American non-governmental organization

Food & Water Watch is a Washington, D.C.-based non-governmental organization group with an office also in Los Angeles, California, which focuses on corporate and government accountability relating to food, water, and corporate overreach. Resulting issue areas include stopping fossil fuels and fossil fuel extraction, regulating factory farms, advocating for renewable energy, fighting water privatization, stopping bad trade deals, increasing transparency in our food system, and standing up for human rights. The organization was founded by staff from Public Citizen in 2005.

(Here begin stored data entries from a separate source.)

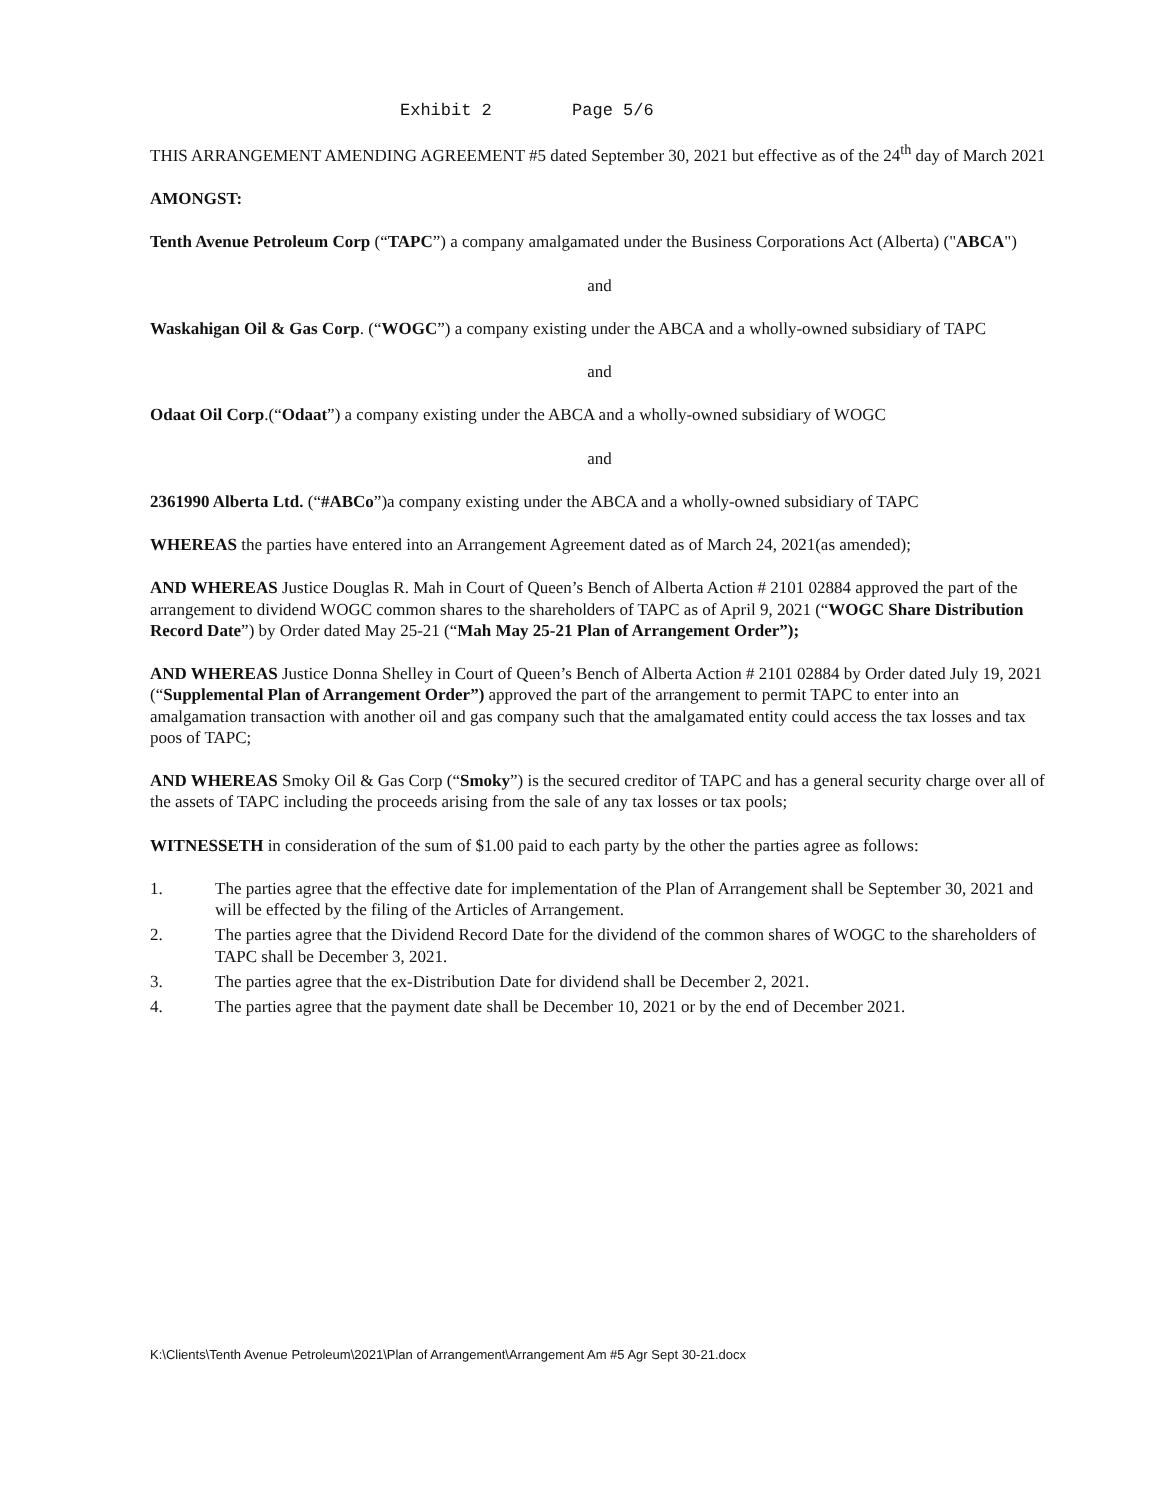Exhibit 2 Page 5/6
THIS ARRANGEMENT AMENDING AGREEMENT #5 dated September 30, 2021 but effective as of the 24<sup>th</sup> day of March 2021
AMONGST:
Tenth Avenue Petroleum Corp (“TAPC”) a company amalgamated under the Business Corporations Act (Alberta) ("ABCA")
and
Waskahigan Oil & Gas Corp. (“WOGC”) a company existing under the ABCA and a wholly-owned subsidiary of TAPC
and
Odaat Oil Corp.(“Odaat”) a company existing under the ABCA and a wholly-owned subsidiary of WOGC
and
2361990 Alberta Ltd. (“#ABCo”)a company existing under the ABCA and a wholly-owned subsidiary of TAPC
WHEREAS the parties have entered into an Arrangement Agreement dated as of March 24, 2021(as amended);
AND WHEREAS Justice Douglas R. Mah in Court of Queen’s Bench of Alberta Action # 2101 02884 approved the part of the arrangement to dividend WOGC common shares to the shareholders of TAPC as of April 9, 2021 (“WOGC Share Distribution Record Date”) by Order dated May 25-21 (“Mah May 25-21 Plan of Arrangement Order”);
AND WHEREAS Justice Donna Shelley in Court of Queen’s Bench of Alberta Action # 2101 02884 by Order dated July 19, 2021 (“Supplemental Plan of Arrangement Order”) approved the part of the arrangement to permit TAPC to enter into an amalgamation transaction with another oil and gas company such that the amalgamated entity could access the tax losses and tax poos of TAPC;
AND WHEREAS Smoky Oil & Gas Corp (“Smoky”) is the secured creditor of TAPC and has a general security charge over all of the assets of TAPC including the proceeds arising from the sale of any tax losses or tax pools;
WITNESSETH in consideration of the sum of $1.00 paid to each party by the other the parties agree as follows:
1. The parties agree that the effective date for implementation of the Plan of Arrangement shall be September 30, 2021 and will be effected by the filing of the Articles of Arrangement.
2. The parties agree that the Dividend Record Date for the dividend of the common shares of WOGC to the shareholders of TAPC shall be December 3, 2021.
3. The parties agree that the ex-Distribution Date for dividend shall be December 2, 2021.
4. The parties agree that the payment date shall be December 10, 2021 or by the end of December 2021.
K:\Clients\Tenth Avenue Petroleum\2021\Plan of Arrangement\Arrangement Am #5 Agr Sept 30-21.docx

It was the first to break the news of the high rate of salmonella in US chicken processing plants in July 2006. It has also been critical of the growing bottled water industry for health and environmental concerns. On August 24, 2007, it announced success in its effort to get Starbucks Coffee to stop using milk originating from rBGH-treated cows.

The organization does not take government or corporate donations. CharityWatch rates it an "A" grade.

== Campaigns ==
- "The Clean Energy Revolution": an anti-fracking march held during the 2016 Democratic National Convention.
- "Public Water for All": Food & Water Watch's program to oppose the privatization of public water utilities.

==Food & Water Justice==
Food & Water Justice is the organization's legal department, which files lawsuits and provides legal analysis to further the organization's campaigns. It has supported work opposing the use of pollution trading to solve environmental challenges as well as calls for more regulations of concentrated animal feeding operations.

Food & Water Watch sued the USDA's Farm Service Agency in 2017 for "failing to adequately consider environmental impacts before supporting a loan guarantee for a poultry operation on Maryland's Eastern Shore." The organization's lawyers also backed the Environmental Protection Agency in a 2016 suit that challenged the agency's practice of making public the location of permitted concentrated animal feeding operations.

==BP Whistleblower==
Following the 2010 Deepwater Horizon Oil Disaster, a subcontractor at BP's Atlantis oil rig provided "e-mails, a BP database and other documents" to Food & Water Watch. These documents indicated that BP had violated its own policies by not having all the necessary engineering documents on board the Atlantis when the rig started operations in 2007. The subcontractor, Kenneth Abbott, would later file a lawsuit with Food & Water Watch against then Secretary of the Interior Ken Salazar and the Minerals and Management Service. The lawsuit sought to stop the operation of Atlantis.

==Food & Water Action==
Food & Water Action, originally Food & Water Action Fund, is the organization's political arm, and is classified as a 501(c)(4). It has endorsed candidates in a number of election races.

==Fluoridation Lawsuit==
In Food and Water Watch et al. v. United States Environmental Protection Agency et al., Judge Chen ruled that water fluoridation poses an “unreasonable risk of reduced IQ in children…a risk sufficient to require the EPA to engage with a regulatory response…One thing the EPA cannot do, however, in the face of this Court’s finding, is to ignore that risk.”